Концепция друзей Иова — иудейская идеология вчерашнего дня, она ничего общего с разумом и правдой не имеет. Отвергая ее, Иов стыдит бога, который за малейшие проступки тяжко карает человека. И этическая ценность бога оказывается весьма сомнительной. Бог безразличен к людским судьбам и страданиям. Человек конечен, дни его земного существования сочтены, а иной, кроме земной, жизни не существует. Умирает человек и нет ему возврата: «…редеет облако и уходит, так нисшедший в преисподнюю не выйдет» (VII, 9). Так где же «страж человеков»? Может ли он спокойно перенести муки и горе людей, унижающие в человеке человеческое? Нравственно ли не сострадать к страдающему? Тем более нравственно ли заставлять страдать безвинного и праведного человека? Философия Иова — это трагедия бессмысленного и бесцельного страдания.

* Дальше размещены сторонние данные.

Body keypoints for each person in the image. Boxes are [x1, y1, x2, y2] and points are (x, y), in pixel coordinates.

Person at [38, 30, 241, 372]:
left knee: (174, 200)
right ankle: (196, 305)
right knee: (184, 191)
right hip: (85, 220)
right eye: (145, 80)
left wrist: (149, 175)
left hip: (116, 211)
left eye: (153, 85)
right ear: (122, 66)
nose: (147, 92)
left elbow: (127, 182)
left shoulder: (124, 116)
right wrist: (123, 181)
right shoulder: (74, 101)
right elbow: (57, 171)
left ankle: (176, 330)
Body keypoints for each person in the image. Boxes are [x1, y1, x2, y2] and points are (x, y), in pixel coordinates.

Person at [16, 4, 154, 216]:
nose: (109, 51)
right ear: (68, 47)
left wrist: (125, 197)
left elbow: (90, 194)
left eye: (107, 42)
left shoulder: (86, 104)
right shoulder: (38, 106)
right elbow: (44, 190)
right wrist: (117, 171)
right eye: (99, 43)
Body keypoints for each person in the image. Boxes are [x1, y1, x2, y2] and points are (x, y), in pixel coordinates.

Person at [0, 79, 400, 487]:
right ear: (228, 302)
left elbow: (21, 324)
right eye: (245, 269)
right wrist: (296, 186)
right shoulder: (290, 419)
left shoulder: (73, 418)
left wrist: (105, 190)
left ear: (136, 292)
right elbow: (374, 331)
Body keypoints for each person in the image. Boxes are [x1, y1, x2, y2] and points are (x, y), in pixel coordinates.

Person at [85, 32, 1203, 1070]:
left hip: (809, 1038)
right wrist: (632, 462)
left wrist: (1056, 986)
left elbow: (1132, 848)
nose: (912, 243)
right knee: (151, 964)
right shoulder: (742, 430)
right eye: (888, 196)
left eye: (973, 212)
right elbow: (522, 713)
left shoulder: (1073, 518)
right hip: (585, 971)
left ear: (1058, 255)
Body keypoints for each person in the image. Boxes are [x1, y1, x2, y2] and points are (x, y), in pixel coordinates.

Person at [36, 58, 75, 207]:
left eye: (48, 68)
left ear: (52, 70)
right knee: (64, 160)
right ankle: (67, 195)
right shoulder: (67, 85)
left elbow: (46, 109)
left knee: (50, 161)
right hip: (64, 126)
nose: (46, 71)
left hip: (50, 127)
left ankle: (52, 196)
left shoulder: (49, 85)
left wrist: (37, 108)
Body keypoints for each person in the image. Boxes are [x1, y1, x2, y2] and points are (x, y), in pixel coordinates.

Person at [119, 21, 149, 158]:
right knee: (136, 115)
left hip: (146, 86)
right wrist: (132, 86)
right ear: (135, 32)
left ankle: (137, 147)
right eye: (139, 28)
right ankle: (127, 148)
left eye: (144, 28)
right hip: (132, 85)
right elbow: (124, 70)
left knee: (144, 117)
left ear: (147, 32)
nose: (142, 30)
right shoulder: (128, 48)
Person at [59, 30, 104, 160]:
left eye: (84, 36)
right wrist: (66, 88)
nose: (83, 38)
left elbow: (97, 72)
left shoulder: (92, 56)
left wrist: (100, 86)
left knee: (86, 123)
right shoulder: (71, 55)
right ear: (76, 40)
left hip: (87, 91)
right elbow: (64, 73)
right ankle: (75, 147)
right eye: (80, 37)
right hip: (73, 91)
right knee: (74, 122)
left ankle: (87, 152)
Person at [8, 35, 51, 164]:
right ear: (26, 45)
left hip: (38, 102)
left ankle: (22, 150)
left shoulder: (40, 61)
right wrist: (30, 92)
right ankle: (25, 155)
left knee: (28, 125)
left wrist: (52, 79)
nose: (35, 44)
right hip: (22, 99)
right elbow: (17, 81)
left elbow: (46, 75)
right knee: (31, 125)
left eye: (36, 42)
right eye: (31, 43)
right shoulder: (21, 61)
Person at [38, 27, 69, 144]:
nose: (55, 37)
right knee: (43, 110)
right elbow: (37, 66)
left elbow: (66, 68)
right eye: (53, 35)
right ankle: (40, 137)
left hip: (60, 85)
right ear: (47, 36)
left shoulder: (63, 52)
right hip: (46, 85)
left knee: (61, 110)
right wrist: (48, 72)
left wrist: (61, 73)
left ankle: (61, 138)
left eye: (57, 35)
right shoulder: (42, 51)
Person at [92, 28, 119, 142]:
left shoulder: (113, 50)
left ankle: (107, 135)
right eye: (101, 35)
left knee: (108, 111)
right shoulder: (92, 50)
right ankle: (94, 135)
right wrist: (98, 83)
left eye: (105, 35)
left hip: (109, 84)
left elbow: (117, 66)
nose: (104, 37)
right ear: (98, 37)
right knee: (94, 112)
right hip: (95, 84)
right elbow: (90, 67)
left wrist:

«Невинен я! — восклицает Иов, — а страдаю». Страдает Иов не только физически, но главным образом духовно, ибо распадается старая, укоренившаяся картина и концепция жизни. Религиозная доктрина о боге как вседержителе вселенной и нравственной ее основы рушится. Бог по наущению сатаны хотел проверить человека, а вышло, что человек в силу превратности своей судьбы проверил бога и ступил на извилистый и трудный путь обретения новой философии жизни.
Глубокие размышления Иова о жизни и страданиях, об ответственности и невиновности человека направлены против религиозного догмата об абсолютной доброте бога. Иов приходит к противоположному выводу: бог — воплощение зла. «Земля отдана в руки нечестивых, лица судей ее бог закрывает» (IX, 24). Бог, стало быть, защищает социальное зло, превращает суд в произвол. Довод о неправом божестве, прикрывающем беззаконие, — яркое свидетельство скептического отношения поэта к духовным ценностям современного ему общества.
Один из друзей, Софар Наамитянин, вопрошает Иова: неужели можно отыскать сущность божества, неужели можно постичь совершенство всемогущего? Совершенство? В чем оно находит свое выражение? В том, иронизирует Иов, что «покойны шатры у грабителей», у тех, кто «носят бога в руках своих» (XII, 6).
Социальная неустроенность мира причиняет величайшие муки и страдания. Иов готов вступить в спор с самим богом и от него потребовать ответ на вопрос, почему нечестивцам хорошо, а праведникам худо. «Но я к вседержителю хотел бы говорить и желал бы состязаться с богом» (XIII, 3).